Confidence, in any professional sport, and especially in a game like baseball that is built on failure, goes a long way when it comes from the suits in the front office.
What can it hurt at this point, because it’s the truth anyway if Aaron Boone were to casually mention during one of his daily press briefings:
“Clint Frazier is doing an outstanding job for us, and it comes at a time when we need him most. And from where I sit, I consider Clint to be my regular left fielder from here on in, and next year as well.”
Yes, next year as well. Brett Gardner, sad but true, has reached the end of the line, and unless the Yankees throw him a bone next year as the team leader in the clubhouse, left field is wide open for a changing of the guard.
I’m not a psychologist, but I know what I see. I suspect that nearly all of Frazier’s immaturity in the past is due to a lack of confidence and the belief that “he didn’t belong.” Frazier admitted as much himself earlier this spring.

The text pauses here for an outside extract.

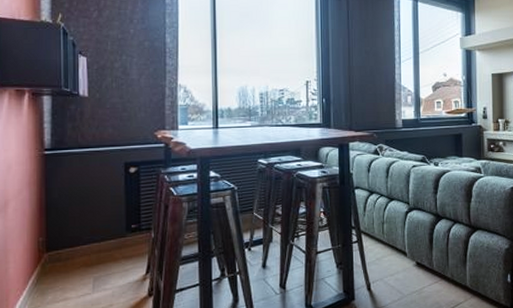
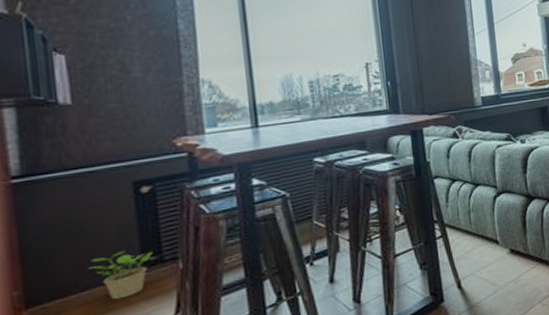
potted plant: none [89,217,134,256] -> present [87,250,153,300]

Clint Frazier needs a jolt from the outside that tells him he does belong on the Yankees. They’ve tried it with Sanchez to no avail.
What can it hurt if Boone and the Yankees players go to bat for Frazier in the same way they are now for Sanchez, who is amid his long-overdue benching?
Four years after Clint Frazier was heralded for quick bat, it’s still there. But to be effective, he can’t be an every other day player.
It looks like Aaron Boone is quietly introducing Frazier into the Yankees everyday lineup.
Now, how about a Gary Sanchez like push that follows to help make it permanent?